Originally published in Active Voice, September 95.
Editor's. Note: This material was prepared for the Sept 29th Report on Pay Equity. The material on faculty responds to De Robertis' letter.
The salary statistics presented here are drawn from research by Georges Monette, who has acted as a neutral party in helping guide the negotiations. The figures refer to pay in the 1993-94 academic year. Conducting the same analysis for this academic year would involve the same salaries (thanks to the Social Contract) but could be substantially affected by newly-hired librarians and faculty and by retirements.
In any effort to remedy gender inequity in pay, generational issues are critically important. Raising the pay of people who are close to retirement has only a short-term salary cost, while substantially raising their pension entitlements. Also it is likely that gender differences in pay have varied over time, so that particular cohorts of employees are better and worse off
Analysis by Georges Monette shows that there is a "curvilinear" relationship between librarians' and faculty pay, such that librarians who have been employed for less than 10 years and librarians with very long service are worse off. Librarians in the middle - with roughly 10 to 35 years of service - earn an average of about 85 percent of faculty members with the same number of years of service. Shorter and longer serving librarians average between about 72 and 80 percent of faculty pay, again assuming equivalent years of service.
What cannot be estimated from the presently-available computer data files is the extent to which librarians with unusually strong qualifications, such as an MA in a substantive area as well as a Master's-level library degree, receive more pay as a result (remember, obtaining an additional degree has the cost of delaying the beginning of one's employment).
Negotiations have focused on three issues: "straightening the line" (a reference to a regression line) in order to place short-, medium-, and long- service librarians in the same position, relative to faculty; on increasing the overall average pay of librarians relative to faculty; and on compensation for additional relevant qualifications.
Gender itself $1,270 Years full-time university teaching 6,665 Rank 2,745 Department 584 Being hired as an associate professor 198 Being hired as a full professor 867 Unusually quick promotion to full professor 422 Having held high administrative positions 95 Three unusual salaries ("outliers") 18 Total $12,865
For example, the "cost" to women of their being more likely to teach in lower paying departments, accounting for all other factors, is $584. At issue is whether the $584 reflects market differentials or discrimination. In the language of the Pay Equity Act, the question is which factors are "gender neutral" and which are not. There is general agreement that rank is not gender neutral because one cannot assume that the procedures for promotion from associate to full professor are unbiased.
The results of this (and any) regression analysis are potentially biased by the exclusion from the model of factors which influence pay, either because the factor has not been measured or because of a decision not to include it in the model.
Professor Monette notes that using years of full-time university teaching as a measure of experience "gives no weight to relevant prior experience other than full-time university teaching.

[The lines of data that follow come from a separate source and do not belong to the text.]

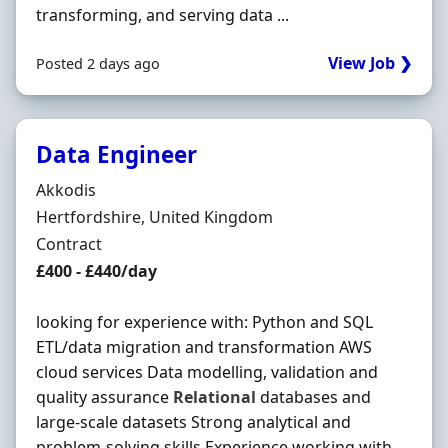
transforming, and serving data ...
View Job ❯
Posted 2 days ago
Data Engineer
Hiring Organisation
Akkodis
Location
Hertfordshire, United Kingdom
Employment Type
Contract
Contract Rate
£400 - £440/day
looking for experience with: Python and SQL
ETL/data migration and transformation AWS
cloud services Data modelling, validation and
quality assurance
Relational
databases and
large-scale datasets Strong analytical and
problem-solving skills Experience working with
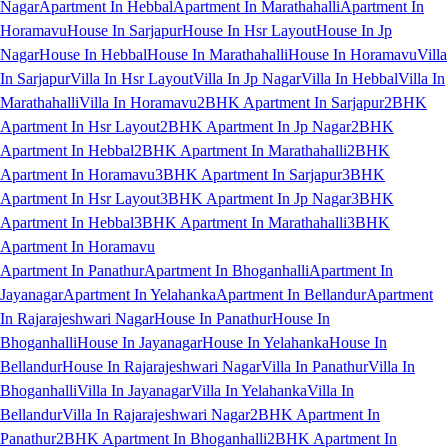
Nagar
Apartment In Hebbal
Apartment In Marathahalli
Apartment In
Horamavu
House In Sarjapur
House In Hsr Layout
House In Jp
Nagar
House In Hebbal
House In Marathahalli
House In Horamavu
Villa
In Sarjapur
Villa In Hsr Layout
Villa In Jp Nagar
Villa In Hebbal
Villa In
Marathahalli
Villa In Horamavu
2BHK Apartment In Sarjapur
2BHK
Apartment In Hsr Layout
2BHK Apartment In Jp Nagar
2BHK
Apartment In Hebbal
2BHK Apartment In Marathahalli
2BHK
Apartment In Horamavu
3BHK Apartment In Sarjapur
3BHK
Apartment In Hsr Layout
3BHK Apartment In Jp Nagar
3BHK
Apartment In Hebbal
3BHK Apartment In Marathahalli
3BHK
Apartment In Horamavu
Apartment In Panathur
Apartment In Bhoganhalli
Apartment In
Jayanagar
Apartment In Yelahanka
Apartment In Bellandur
Apartment
In Rajarajeshwari Nagar
House In Panathur
House In
Bhoganhalli
House In Jayanagar
House In Yelahanka
House In
Bellandur
House In Rajarajeshwari Nagar
Villa In Panathur
Villa In
Bhoganhalli
Villa In Jayanagar
Villa In Yelahanka
Villa In
Bellandur
Villa In Rajarajeshwari Nagar
2BHK Apartment In
Panathur
2BHK Apartment In Bhoganhalli
2BHK Apartment In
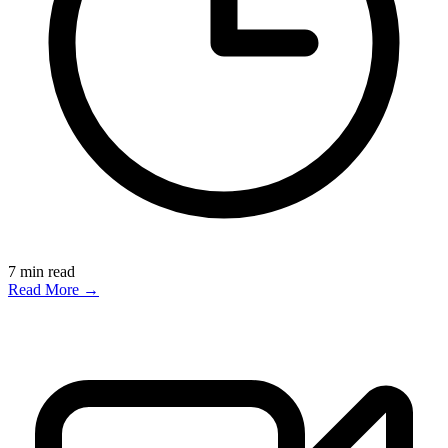
7
min read
Read More →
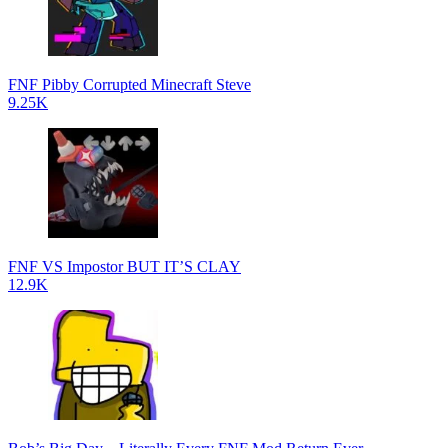
FNF Pibby Corrupted Minecraft Steve
9.25K
FNF VS Impostor BUT IT’S CLAY
12.9K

Since women might have a greater tendency to come to university teaching through alternate routes, e.g. part-time teaching, it could be preferable to devise a way of giving fair credit for such experience." Other faculty who are likely to be adversely affected if pay levels only credit university teaching experience are those faculty who begin teaching after a career in high school teaching, a profession, or artistic performance. No measures of prior experience other than university teaching are available in the computerized database; nor is it certain that scanning the personnel records would provide such information. To compensate such experience fairly, a means for individual faculty (both female and male) to claim such credit is required. A complicating factor is that some faculty members were able to bargain effectively (usually with their deans) for higher initial pay on the basis of their non-university experience, while others were not.
In any settlement it is critical to recognize that the difference in the pay of women and men is much greater for older faculty members.
There is no agreement from the York administration that the gender differences revealed by the regression analysis - anywhere between $3500 and $6000 depending on one's point of view - actually exist. Furthermore, the Administration's interpretation of the Act is that even if there is gender discrimination of this magnitude, there is no mandated requirement to remove it.
The only financial offer from the Administration reflects the view that the gender differential is no more than the $1270 figure (economists use the expression "pure discrimination" to describe it) which results from holding all other factors constant. Many of the factors which are systematically removed in the regression model actually embody systemic discrimination. In the huge literature on pay differentials, there is essentially no support for the view that the figure for "pure discrimination" is anything like a reasonable assessment of the extent of gender differences.
A somewhat different approach to analyzing gender differences would look for "outliers," that is for women faculty whose pay is low compared to men. There would be a serious problem deciding which male faculty members are appropriate "comparators" for each particular woman. This procedure would identify women who are poorly paid relative to similar men in their departments, but would not help women in low pay departments.
While it appears that the gender difference between women and men in the alternate stream is much smaller than in the professional stream, detailed analysis of such gender differences has not been done.